EXCERPT =
..........

What I encountered, however, is the challenge of multiple threads reading and writing to the same objects. In this question I got this fine answer, and it leaves me asking for some confirmation from everyone to make sure I understand the pros and cons of @synchronized vs GCD dispatch_barrier_async.

This is the way I see it:

 @synchronized

PRO: You can wrap any object in @synchronized as long as you have access/pointer to it, making it easy for shared data models to be safely handled from different objects in the program

PRO: Supported by iOS 4 (and maybe earlier)

 `dispatch_barrier_async` with custom DISPATCH_QUEUE_CONCURRENT

PRO: Is faster than @synchronized

CON: DISPATCH_QUEUE_CONCURRENT only available in iOS 5 (as discussed here), so not available for supporting iOS 4

CON: Not as easy to use when controlling read/write on an object from many other objects, since queues are most easily available only to the object that creates them (without some work to go around this limitation)

In summary, the best tool depends on the needs of the program, in consideration of the above.

If anyone has something to add or point out, I'd appreciate it.

4

Well, a few things to point out:

1) When you use @synchronized, it pulls in the WHOLE exception framework for iOS (or OSX) for an app. I know of this on OSX and it has a performance impact there, cannot say for sure on iOS but would expect the same. That said, this is using a sledgehammer to drive in a nail - that capability was around way before other options were available. I personally avoid its use like the plague, and have ported other open source frameworks to use dispatch semaphores (I thank Mike Ash (again) for that!)

..........

REQUIRED WORK =
Answer these from the excerpt:
(a) In which iOS version did DISPATCH_QUEUE_CONCURRENT first become available?
(b) According to the reply, what does using @synchronized pull into an app?
(c) What did the person replying port other open source frameworks to use?

DATA RECORDS =
..........

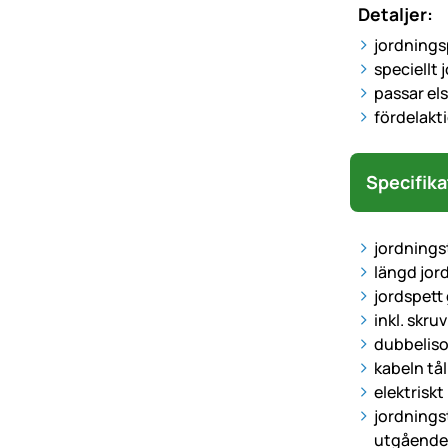
Detaljer:
jordnings
speciellt
passar el
fördelakt
Specifika
jordnings
längd jord
jordspett 
inkl. skru
dubbeliso
kabeln tål
elektrisk
jordningst
utgående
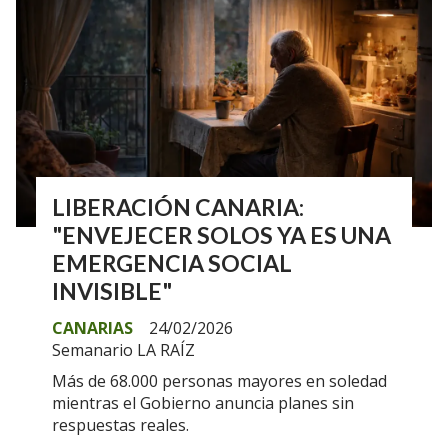
LIBERACIÓN CANARIA:
"ENVEJECER SOLOS YA ES UNA
EMERGENCIA SOCIAL
INVISIBLE"
CANARIAS
24/02/2026
Semanario LA RAÍZ
Más de 68.000 personas mayores en soledad
mientras el Gobierno anuncia planes sin
respuestas reales.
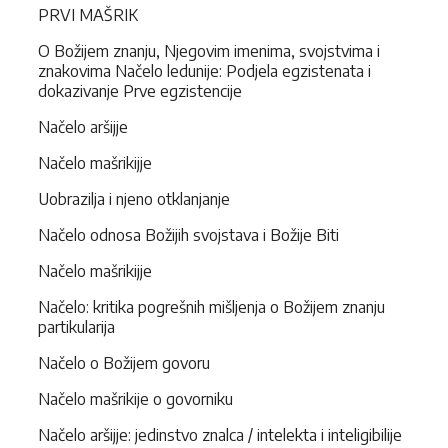
PRVI MAŠRIK
O Božijem znanju, Njegovim imenima, svojstvima i
znakovima Načelo ledunije: Podjela egzistenata i
dokazivanje Prve egzistencije
Načelo aršijje
Načelo mašrikijje
Uobrazilja i njeno otklanjanje
Načelo odnosa Božijih svojstava i Božije Biti
Načelo mašrikijje
Načelo: kritika pogrešnih mišljenja o Božijem znanju
partikularija
Načelo o Božijem govoru
Načelo mašrikije o govorniku
Načelo aršijje: jedinstvo znalca / intelekta i inteligibilije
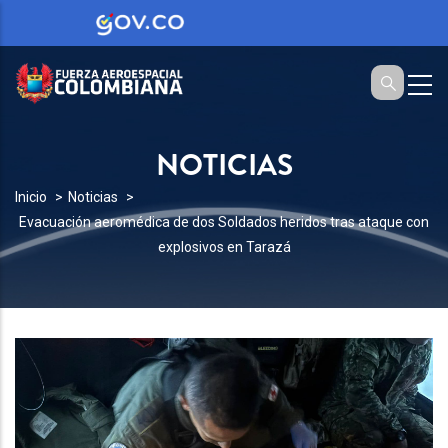
NOTICIAS
SOBRESCRIBIR
Inicio
Noticias
Evacuación aeromédica de dos Soldados heridos tras ataque con
ENLACES
explosivos en Tarazá
DE
AYUDA
A
LA
NAVEGACIÓN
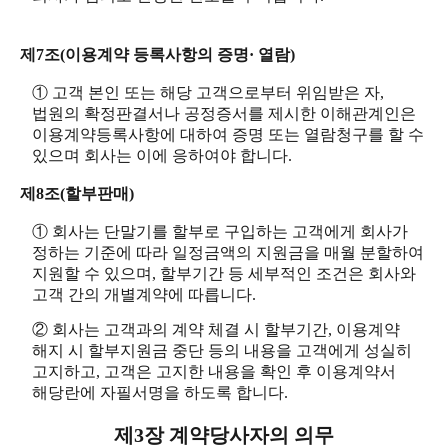
제7조(이용계약 등록사항의 증명· 열람)
① 고객 본인 또는 해당 고객으로부터 위임받은 자,
법원의 확정판결서나 공정증서를 제시한 이해관계인은
이용계약등록사항에 대하여 증명 또는 열람청구를 할 수
있으며 회사는 이에 응하여야 합니다.
제8조(할부판매)
① 회사는 단말기를 할부로 구입하는 고객에게 회사가
정하는 기준에 따라 일정금액의 지원금을 매월 분할하여
지원할 수 있으며, 할부기간 등 세부적인 조건은 회사와
고객 간의 개별계약에 따릅니다.
② 회사는 고객과의 계약 체결 시 할부기간, 이용계약
해지 시 할부지원금 중단 등의 내용을 고객에게 성실히
고지하고, 고객은 고지한 내용을 확인 후 이용계약서
해당란에 자필서명을 하도록 합니다.
제3장 계약당사자의 의무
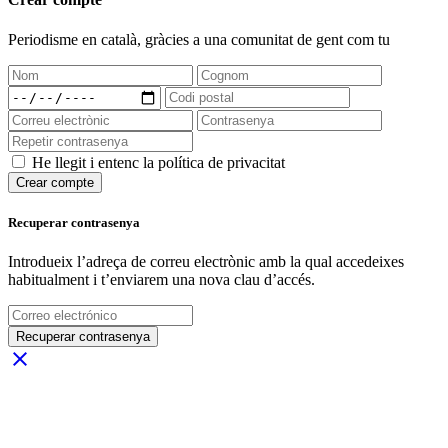
Periodisme
en català
, gràcies a una comunitat de gent com tu
He llegit i entenc la política de privacitat
Crear compte
Recuperar contrasenya
Introdueix l’adreça de correu electrònic amb la qual accedeixes
habitualment i t’enviarem una nova clau d’accés.
Recuperar contrasenya
close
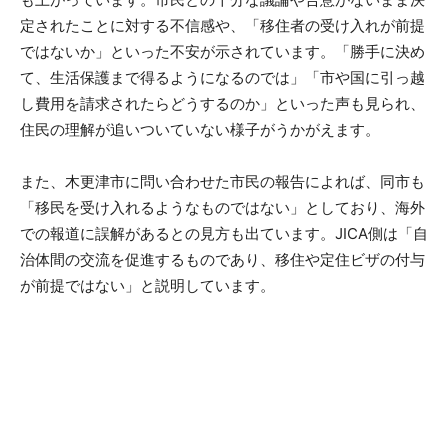
定されたことに対する不信感や、「移住者の受け入れが前提
ではないか」といった不安が示されています。「勝手に決め
て、生活保護まで得るようになるのでは」「市や国に引っ越
し費用を請求されたらどうするのか」といった声も見られ、
住民の理解が追いついていない様子がうかがえます。
また、木更津市に問い合わせた市民の報告によれば、同市も
「移民を受け入れるようなものではない」としており、海外
での報道に誤解があるとの見方も出ています。JICA側は「自
治体間の交流を促進するものであり、移住や定住ビザの付与
が前提ではない」と説明しています。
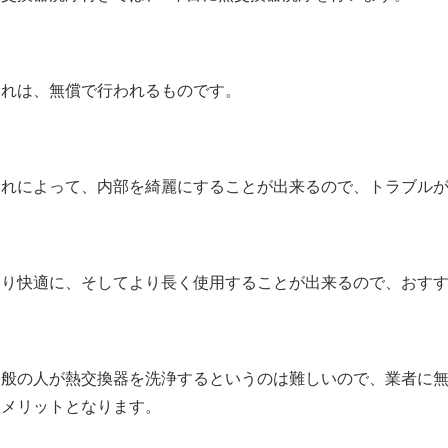
これは、無償で行われるものです。
これによって、内部を綺麗にすることが出来るので、トラブル
より快適に、そしてより長く使用することが出来るので、おす
一般の人が熱交換器を洗浄するというのは難しいので、業者に
なメリットとなります。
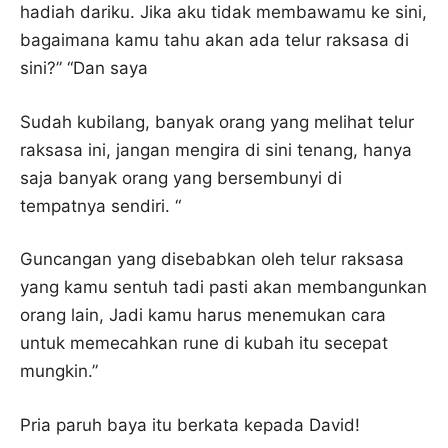
hadiah dariku. Jika aku tidak membawamu ke sini,
bagaimana kamu tahu akan ada telur raksasa di
sini?” “Dan saya
Sudah kubilang, banyak orang yang melihat telur
raksasa ini, jangan mengira di sini tenang, hanya
saja banyak orang yang bersembunyi di
tempatnya sendiri. “
Guncangan yang disebabkan oleh telur raksasa
yang kamu sentuh tadi pasti akan membangunkan
orang lain, Jadi kamu harus menemukan cara
untuk memecahkan rune di kubah itu secepat
mungkin.”
Pria paruh baya itu berkata kepada David!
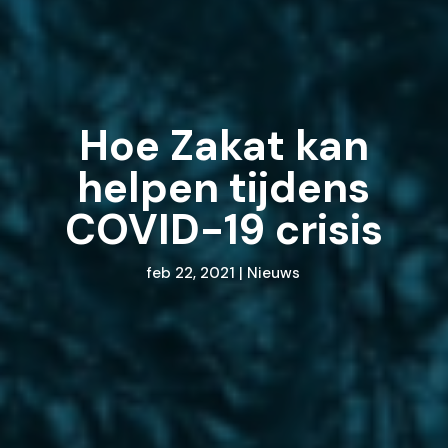
Hoe Zakat kan
helpen tijdens
COVID-19 crisis
feb 22, 2021
|
Nieuws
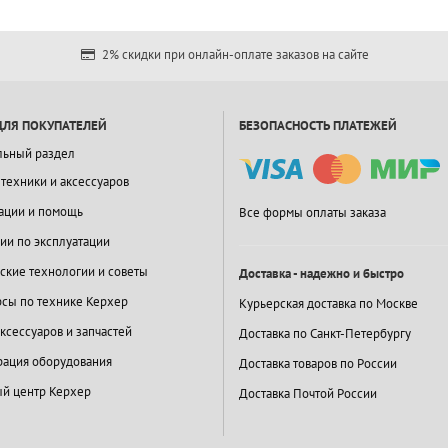
2% скидки при онлайн-оплате заказов на сайте
ДЛЯ ПОКУПАТЕЛЕЙ
БЕЗОПАСНОСТЬ ПЛАТЕЖЕЙ
льный раздел
 техники и аксессуаров
ации и помощь
Все формы оплаты заказа
ии по эксплуатации
ские технологии и советы
Доставка - надежно и быстро
сы по технике Керхер
Курьерская доставка по Москве
ксессуаров и запчастей
Доставка по Санкт-Петербургу
ация оборудования
Доставка товаров по России
й центр Керхер
Доставка Почтой России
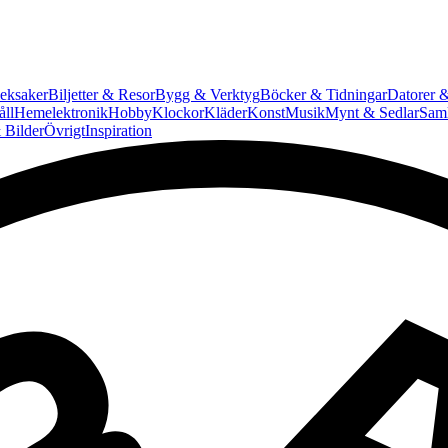
eksaker
Biljetter & Resor
Bygg & Verktyg
Böcker & Tidningar
Datorer &
ll
Hemelektronik
Hobby
Klockor
Kläder
Konst
Musik
Mynt & Sedlar
Saml
 Bilder
Övrigt
Inspiration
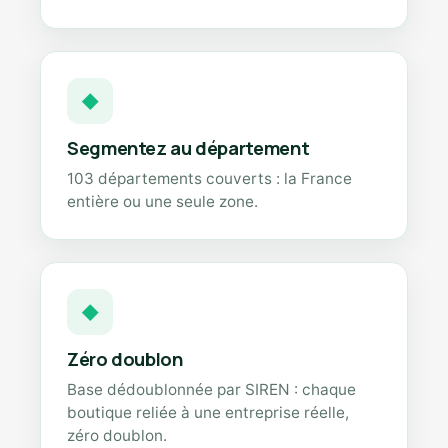
◆
Segmentez au département
103 départements couverts : la France
entière ou une seule zone.
◆
Zéro doublon
Base dédoublonnée par SIREN : chaque
boutique reliée à une entreprise réelle,
zéro doublon.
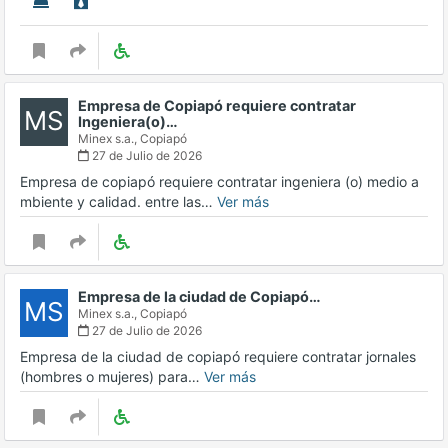
Empresa de Copiapó requiere contratar
MS
Ingeniera(o)…
Minex s.a.,
Copiapó
27 de Julio de 2026
Empresa de copiapó requiere contratar ingeniera (o) medio a
mbiente y calidad. entre las…
Ver más
Empresa de la ciudad de Copiapó…
MS
Minex s.a.,
Copiapó
27 de Julio de 2026
Empresa de la ciudad de copiapó requiere contratar jornales
(hombres o mujeres) para…
Ver más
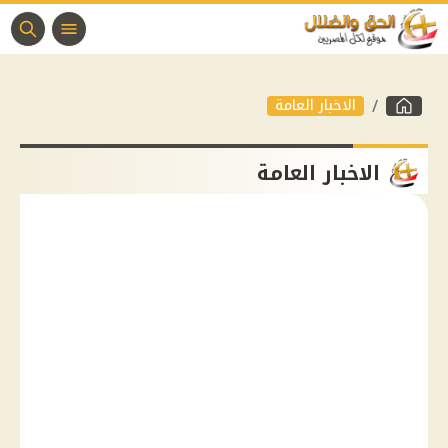
الاخبار العامة
الاخبار العامة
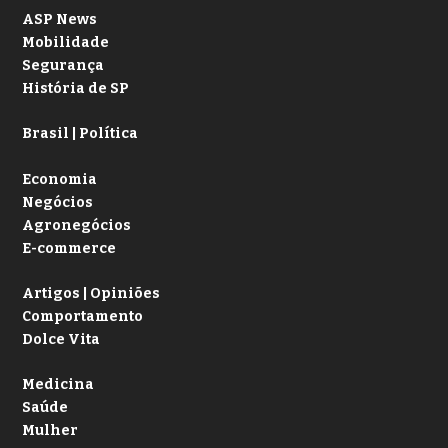
ASP News
Mobilidade
Segurança
História de SP
Brasil | Política
Economia
Negócios
Agronegócios
E-commerce
Artigos | Opiniões
Comportamento
Dolce Vita
Medicina
Saúde
Mulher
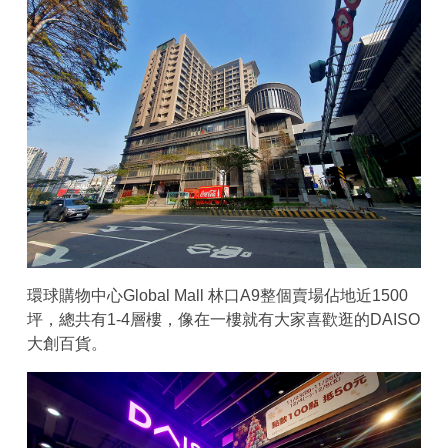
環球購物中心Global Mall 林口A9整個賣場佔地近1500
坪，總共有1-4層樓，像在一樓就有大家喜歡逛的DAISO
大創百貨。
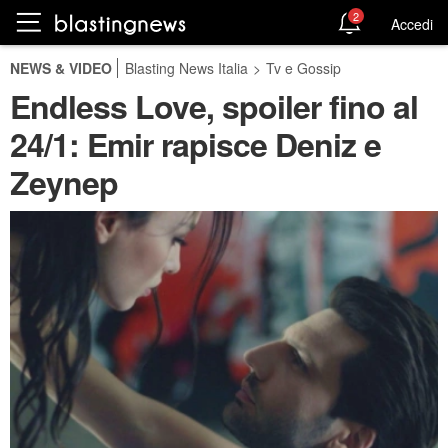
2
Accedi
NEWS & VIDEO
Blasting News Italia
>
Tv e Gossip
Endless Love, spoiler fino al
24/1: Emir rapisce Deniz e
Zeynep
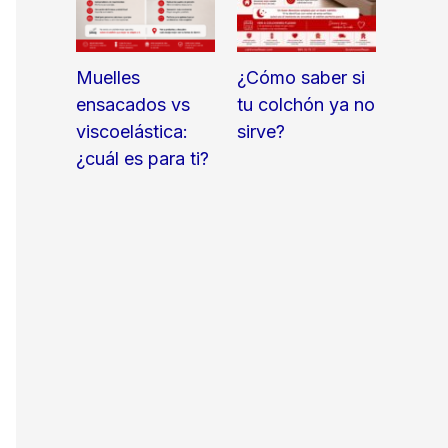
Muelles
¿Cómo saber si
ensacados vs
tu colchón ya no
viscoelástica:
sirve?
¿cuál es para ti?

..........

OUTPUT =
(a) iOS 5
(b) The whole exception framework for iOS (or OSX)
(c) Dispatch semaphores